Instruction:
According to the album article below, in which studio was the Shaka Loveless album recorded?

Studio album by Shaka Loveless
- Released: 1 September 2012
- Label: Universal Music Denmark

Singles from Shaka Loveless
- "Tomgang" Released: 2012; "Ikke mere tid" Released: 2012; "Dans din idiot" Released: 2012;

= Shaka Loveless (album) =

Shaka Loveless is the self-titled debut solo album of Danish artist Shaka Loveless recorded in Food Palace Studios and released on 1 September 2012 on Universal Music label.

==Track listing==

| No. | Title | Writer(s) | Length |
|---|---|---|---|
| 1. | "Kom for at gå (featuring Pharfar)" | Andreas Keilgaard, Shaka. Loveless, Søren Schou | 3:59 |
| 2. | "Tomgang" | Keilgaard, Loveless, Schou | 3:39 |
| 3. | "Gør din ting" | Keilgaard, Loveless, Schou | 3:24 |
| 4. | "Alting forvandlet" | Keilgaard, Loveless, Schou | 3:50 |
| 5. | "Græder for mit kvarter (featuring Wafande)" | Keilgaard, Loveless, Schou, Wafande Jolivel | 3:15 |
| 6. | "Ikke mere tid" | Keilgaard, Loveless, Schou | 3:39 |
| 7. | "Kommer over det" | Keilgaard, Loveless, Schou | 3:35 |
| 8. | "Ingenting" | Keilgaard, Loveless, Schou | 3:55 |
| 9. | "Hvad kan vi bruge det til" | Keilgaard, Loveless, Schou | 3:25 |
| 10. | "Dans din idiot (featuring UFO)" | Keilgaard, Kristian Humaidan, Loveless, Schou | 3:05 |
| 11. | "Herfra hvor vi står (featuring Peter Sommer)" | Niels Skousen | 6:45 |

==Personnel==
- Christian Møller – A&R(2)

Raw data:
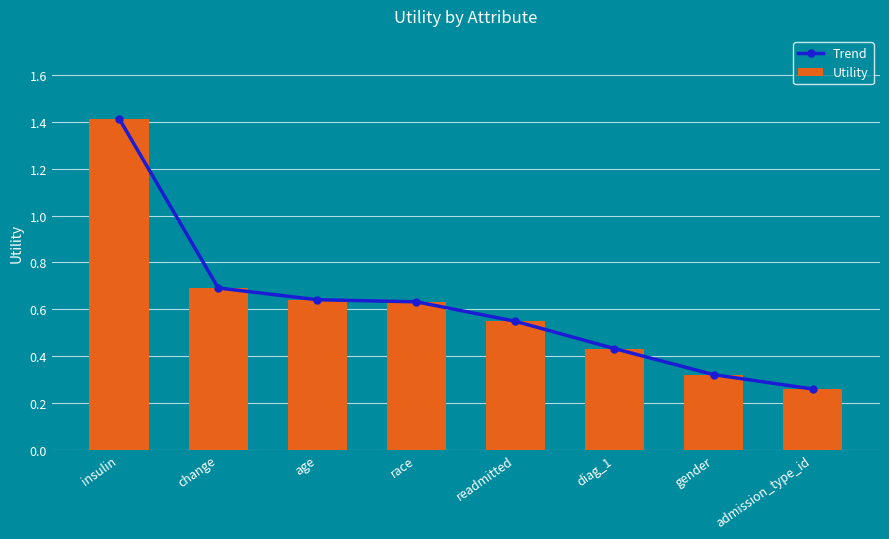

True or false: Utility has a value of 1.4 at insulin.

True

Answer to the exercise:
Food Palace Studios